_Text segment_
Content starts
ThePuceGuardian writes to tell us Biology News Net is reporting that one of the compounds found only in hops has gained rapid notice as a micronutrient that may help prevent many types of cancer. From the article: "Quite a bit is now known about the biological mechanism of action of this compound and the ways it may help prevent cancer or have other metabolic value. But even before most of those studies have been completed, efforts are under way to isolate and market it as a food supplement. A "health beer" with enhanced levels of the compound is already being developed."

13 of 190 comments (clear)

  1. Mmmmmm... by Cally · · Score: 4, Informative
    ...Health Beer!

    Strange but true, hops are related to marijuana. Hence the definite high you get from a pint of real beer vs. the the fuzzy-headed blaaah that a pint of fizzy yellow larger brewed in a 40,000 gallon chemical plant produces.

    (I assume this mention of 'hops' means that the beer referred to is proper beer, aka ale, which has fortunately made a good comeback in the UK in the last 10-15 years. A harmless 'welcome to the UK' ceremony I like to perform on arrivals from... well, anywhere, really, except Ireland perhaps, is to go for a drink and subtly pressure them into trying a pint or two of ale. They tend to think about beer in terms of how much lager they can consume, neck three pints and get entertainly messy, even tho' the alcohol content is about the same.

    Warning: do not try this on a school night *)

    --
    "None are more hopelessly enslaved than those who falsely believe they are free." -- Goethe
  2. What? by Anonymous Coward · · Score: 1, Informative

    There is nothing more 'real' about ale. Both styles produce good and tasty beers. Yes, macrolagers are swill, but a nice craft lager can have all the advantages of a good ale.

  3. Don't get too excited by sam_handelman · · Score: 4, Informative

    The article is a little light on the scientific details, but I assume (making an ass of u and me) that the evidence they're talking about are enzymatic activity assays from isolated tissues. A significant minority of all human genes have been implicated in the development of cancer - finding a compound that downregulates some of them in tissue culture isn't really surprising.

      Similar evidence has been accumulated regarding a host of other compounds - as far as I'm aware, none of them have ever proven useful either as treatments or as prophylactics. That said, by all means, dose a population of mice with hops extract and see if it prevents them from getting cancer.
Content ends
_Raw data_
Content starts
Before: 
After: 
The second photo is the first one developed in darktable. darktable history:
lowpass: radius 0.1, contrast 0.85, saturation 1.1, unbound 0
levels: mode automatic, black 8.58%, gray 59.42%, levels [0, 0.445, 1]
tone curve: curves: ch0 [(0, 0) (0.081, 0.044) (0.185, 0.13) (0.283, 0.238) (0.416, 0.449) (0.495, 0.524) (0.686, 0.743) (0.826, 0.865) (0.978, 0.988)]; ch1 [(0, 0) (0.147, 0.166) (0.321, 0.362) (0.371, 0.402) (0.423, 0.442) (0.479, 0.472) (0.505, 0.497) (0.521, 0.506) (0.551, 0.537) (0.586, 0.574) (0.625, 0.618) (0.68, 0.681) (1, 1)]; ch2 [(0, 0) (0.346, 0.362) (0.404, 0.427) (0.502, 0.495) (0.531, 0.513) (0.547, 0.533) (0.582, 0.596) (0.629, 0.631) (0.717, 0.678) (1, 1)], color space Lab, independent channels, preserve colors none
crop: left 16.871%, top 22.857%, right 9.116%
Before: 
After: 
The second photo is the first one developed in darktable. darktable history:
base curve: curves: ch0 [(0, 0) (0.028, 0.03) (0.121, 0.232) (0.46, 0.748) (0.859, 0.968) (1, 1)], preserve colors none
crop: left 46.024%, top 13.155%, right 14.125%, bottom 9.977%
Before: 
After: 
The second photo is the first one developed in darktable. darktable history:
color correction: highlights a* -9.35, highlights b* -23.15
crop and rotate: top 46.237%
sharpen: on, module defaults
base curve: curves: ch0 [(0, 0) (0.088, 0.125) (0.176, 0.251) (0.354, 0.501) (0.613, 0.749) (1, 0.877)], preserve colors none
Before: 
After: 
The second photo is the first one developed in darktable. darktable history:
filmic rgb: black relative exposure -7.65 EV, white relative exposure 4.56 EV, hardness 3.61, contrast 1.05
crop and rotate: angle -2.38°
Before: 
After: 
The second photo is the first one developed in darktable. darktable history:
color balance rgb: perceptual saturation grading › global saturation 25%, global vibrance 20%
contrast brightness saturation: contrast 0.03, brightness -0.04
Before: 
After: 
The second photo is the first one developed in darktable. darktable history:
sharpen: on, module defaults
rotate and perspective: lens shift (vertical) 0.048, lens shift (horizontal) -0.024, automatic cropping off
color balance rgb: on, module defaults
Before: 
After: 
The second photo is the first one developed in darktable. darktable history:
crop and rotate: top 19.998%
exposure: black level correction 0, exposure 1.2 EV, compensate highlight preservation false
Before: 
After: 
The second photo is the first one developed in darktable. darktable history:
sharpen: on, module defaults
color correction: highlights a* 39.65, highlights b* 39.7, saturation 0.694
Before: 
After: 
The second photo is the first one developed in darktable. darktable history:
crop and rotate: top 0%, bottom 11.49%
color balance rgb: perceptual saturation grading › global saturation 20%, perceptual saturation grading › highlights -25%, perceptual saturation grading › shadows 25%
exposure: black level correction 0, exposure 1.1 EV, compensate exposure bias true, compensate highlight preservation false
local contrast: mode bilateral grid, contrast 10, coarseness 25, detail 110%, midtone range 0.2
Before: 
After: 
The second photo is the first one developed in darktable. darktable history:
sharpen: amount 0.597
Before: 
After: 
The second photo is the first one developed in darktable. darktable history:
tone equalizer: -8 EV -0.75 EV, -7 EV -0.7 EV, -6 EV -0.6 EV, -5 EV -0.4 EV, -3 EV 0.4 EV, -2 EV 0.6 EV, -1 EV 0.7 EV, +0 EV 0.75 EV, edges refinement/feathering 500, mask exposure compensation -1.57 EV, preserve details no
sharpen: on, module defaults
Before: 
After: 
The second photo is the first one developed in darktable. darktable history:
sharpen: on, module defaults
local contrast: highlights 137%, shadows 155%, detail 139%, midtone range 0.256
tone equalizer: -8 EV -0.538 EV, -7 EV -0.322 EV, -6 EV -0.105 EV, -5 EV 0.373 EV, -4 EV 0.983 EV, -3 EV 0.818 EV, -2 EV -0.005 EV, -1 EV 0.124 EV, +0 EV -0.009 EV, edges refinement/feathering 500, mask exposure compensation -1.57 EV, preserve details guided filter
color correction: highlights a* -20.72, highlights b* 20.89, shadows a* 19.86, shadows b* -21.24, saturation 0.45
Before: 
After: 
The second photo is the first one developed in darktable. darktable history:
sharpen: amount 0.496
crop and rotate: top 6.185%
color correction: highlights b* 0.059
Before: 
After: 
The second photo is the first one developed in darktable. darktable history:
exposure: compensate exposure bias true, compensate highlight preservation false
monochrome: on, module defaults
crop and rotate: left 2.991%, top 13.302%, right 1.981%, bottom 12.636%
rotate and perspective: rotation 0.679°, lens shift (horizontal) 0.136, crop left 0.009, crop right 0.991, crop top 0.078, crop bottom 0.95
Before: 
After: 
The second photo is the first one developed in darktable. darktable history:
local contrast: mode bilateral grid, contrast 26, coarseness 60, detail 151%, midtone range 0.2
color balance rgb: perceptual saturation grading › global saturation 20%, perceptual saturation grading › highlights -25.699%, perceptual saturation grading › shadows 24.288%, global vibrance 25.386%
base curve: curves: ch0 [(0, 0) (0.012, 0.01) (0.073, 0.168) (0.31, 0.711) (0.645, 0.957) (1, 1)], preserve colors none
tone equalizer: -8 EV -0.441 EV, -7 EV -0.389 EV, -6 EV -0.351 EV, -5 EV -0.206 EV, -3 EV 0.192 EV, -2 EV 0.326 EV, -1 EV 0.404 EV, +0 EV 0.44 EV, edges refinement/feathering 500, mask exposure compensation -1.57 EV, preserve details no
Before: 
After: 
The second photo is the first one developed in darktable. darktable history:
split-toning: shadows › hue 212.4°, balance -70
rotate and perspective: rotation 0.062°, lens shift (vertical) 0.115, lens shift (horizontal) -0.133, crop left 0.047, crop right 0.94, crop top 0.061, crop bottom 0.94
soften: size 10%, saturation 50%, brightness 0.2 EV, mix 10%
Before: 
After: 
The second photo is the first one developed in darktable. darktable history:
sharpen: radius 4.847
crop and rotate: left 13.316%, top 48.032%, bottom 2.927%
Content ends
Answer these from the hops discussion:
1. According to the quoted article, what product with enhanced levels of the compound is already being developed?
2. Which plant does the commenter Cally say hops are related to?
3. In the comment titled "Don't get too excited," what test does the commenter propose?
The data has no connection to the hops discussion and stands on its own.

1. A "health beer."
2. Marijuana.
3. Dosing a population of mice with hops extract to see whether it prevents them from getting cancer.